[Data listing — start]

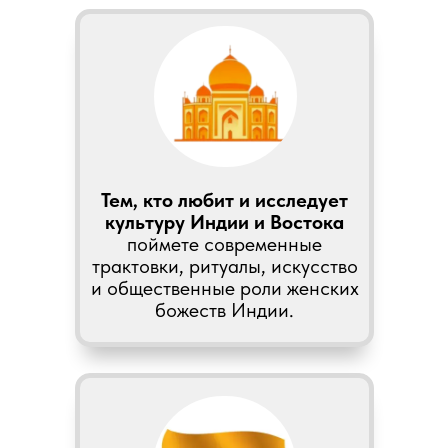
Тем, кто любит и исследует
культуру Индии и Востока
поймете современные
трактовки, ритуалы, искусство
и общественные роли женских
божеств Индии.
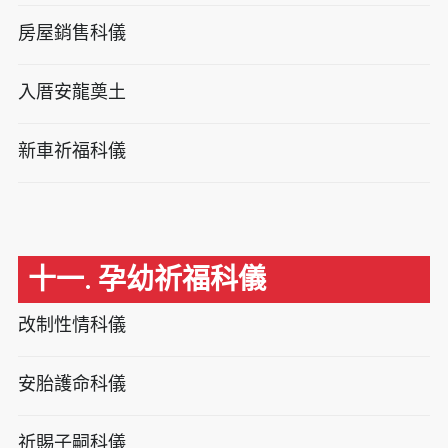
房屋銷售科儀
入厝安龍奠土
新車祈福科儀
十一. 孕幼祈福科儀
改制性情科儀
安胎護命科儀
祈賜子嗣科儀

[Data listing — finish]
[Data listing — start]

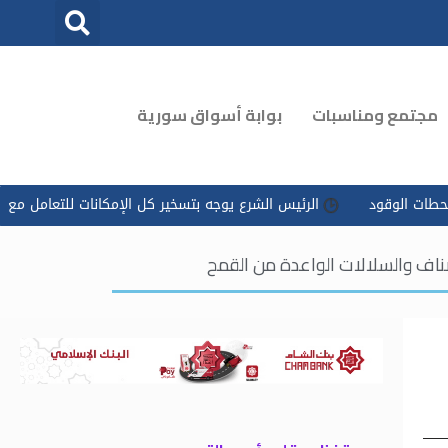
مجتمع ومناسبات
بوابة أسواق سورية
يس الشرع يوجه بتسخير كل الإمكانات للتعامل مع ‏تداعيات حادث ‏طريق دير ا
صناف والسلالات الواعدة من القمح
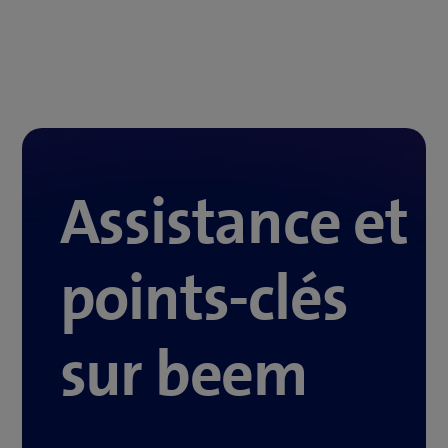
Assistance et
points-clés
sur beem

[Data listing — finish]

| Written task |
Only the lines containing "Индии" are needed; pull them out of the listing.

| Output of the task |
культуру Индии и Востока
божеств Индии.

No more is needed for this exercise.